2 kings 4:42-44; Ps 145 The hand of the Lord feeds us; he answers all our needs; Ephesians 4:1-6; John 6:1-15
God has a way of keeping us guessing. We can never truly figure him out. God often stretches our minds in order to ensure that we we embrace reality as it unfolds in our midst we do so with Him as the interpretive key not our own devices.
Secondly, St Paul says these words, "It is a fearful thing to fall into the hands of a living God." Why? I think in large part because God can never be hemmed in or limited. The only limit we can say about God is that God is love. Here in lies the true interpretive key of reality. God only sees what is possible. No matter what comes it is always possibilities that lie ahead.
Imagine living in a manner in which we were see only possibilities rather than limits, fear, reluctance.
This is what the gospel brings to mind.
Jesus sees a crowd and poses a question, "where can we get enough to feed all of these people?"
Instantly there are several reactions.
Philip begins to calculate. "200 days wages would not be enough to give them a little. In his calculations he gets discouraged.
How often is this our reaction to life as it unfolds. We calculate or miscalculate to our demise and begin to grow weary with discouragement, frustration, and doubt.
Of course this is the way of the world. The world tells us to calculate, plan ahead, predict the outcome in order to better control reality. This is not the way of God and we are not of the world, we are of God.
The human mind can never fully calculate what God's providence has in store. There must always be room for something more, a surprise so to speak, or room for that which we say, "we had not planned for." With God there must always be an opening for something still to come.
Then Andrew, one of the other Apostles, almost gets it. For a brief moment he sets a side his calculations and begins to trust the one who brought him. You can hear in his tone as he recognizes the boy with 5 loaves and two fish. He sounds excited and hopeful and assured that all will be well.
Then something happens. His tone of hopefulness, "here is a boy with 5 loaves and 2 fish" begins to turn sour into despair. "But what good are these for so many."
It is a tragic moment. Not sure why he gives up on hope. Perhaps it is the naysayers around him, perhaps it is the crowd, or perhaps she begins to trust his own inner security or insecurity rathe than the bigness of christ. Whatever it is he shrivels and shrinks. He grows small rather than large.
Then there is the boy, the muchacho. He does only one thing, he gives. He offers his meager lunch to JEsus. HE watches JEsus take the little that he offers and turns it into real possibilities.
I love to imagine the boy in mind as he watches all of this unfold. I imagine him grinning from ear to ear as he tells the story of how the little that he has becomes so much more in the hands of the living God.
PErhaps this is what St Paul means when he tells us it is fearful thing to fall into the hands of a living God. It is fearful because we have to let go of ourselves, our doubt, our fears, our reluctance, our own security and begin to see as God sees and Trust that God only sees possibilities.
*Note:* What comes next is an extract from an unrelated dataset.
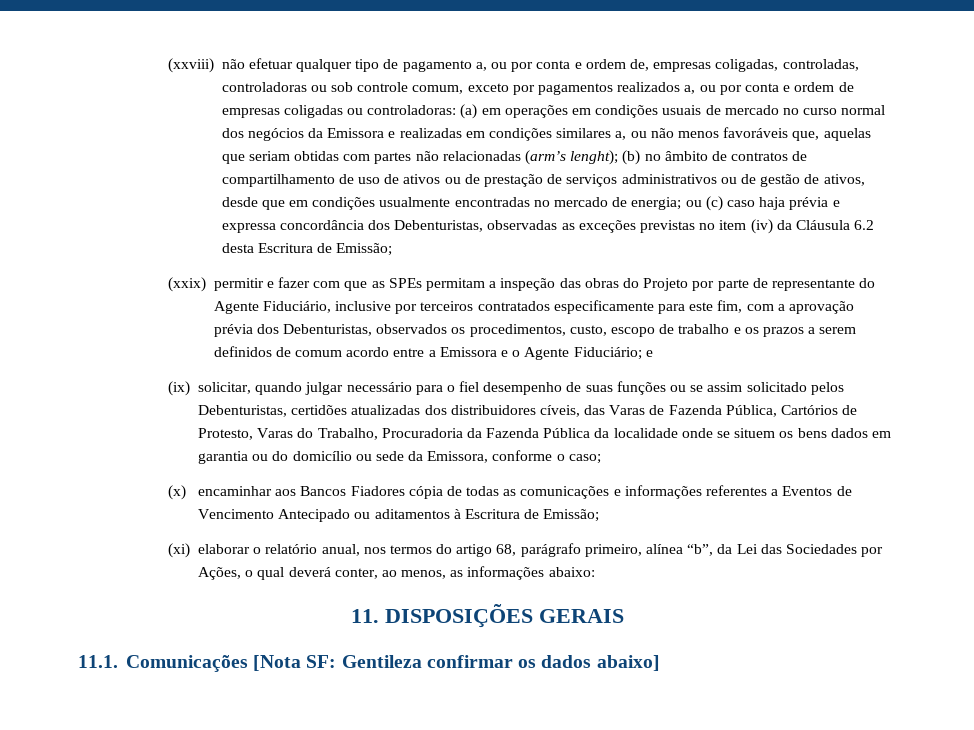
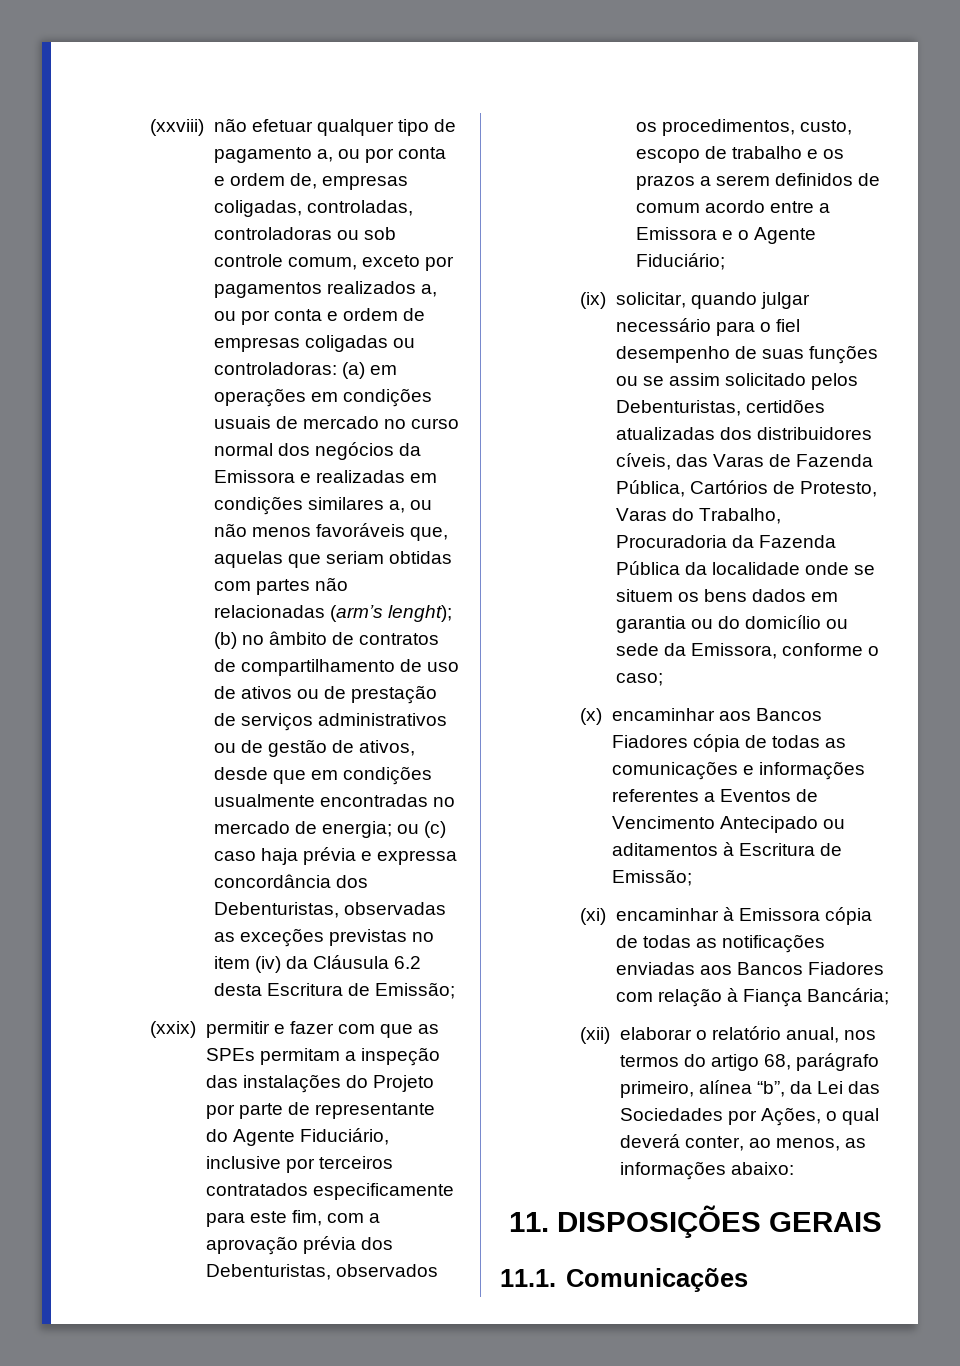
[584,278,619,288] obras -> [242,1074,341,1093] instalações
[645,350,653,357] e -> (725, 261) none
(190, 550) none -> [615,907,872,925] [615,934,825,953] [615,962,884,975] [615,988,890,1007] [580,1027,611,1044] encaminhar à Emissora cópia de todas as notificações enviadas aos Bancos Fiadores com relação à Fiança Bancária; // (xii)
[253,655,660,671] [Nota SF: Gentileza confirmar os dados abaixo] -> (748, 1280) none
So this week, the meditation for us is to see which of the three are wee. Are we like philip still calculating everything wanting to predict, plan, control?
Are we like Andrew and we let hopefulness get crushed by the crowd, the naysayers or our own inner insecurity?
Or are we like the boy who simple states, You want it, here it is, take it, it is yours and lets the largeness of God transform the little we have to offer?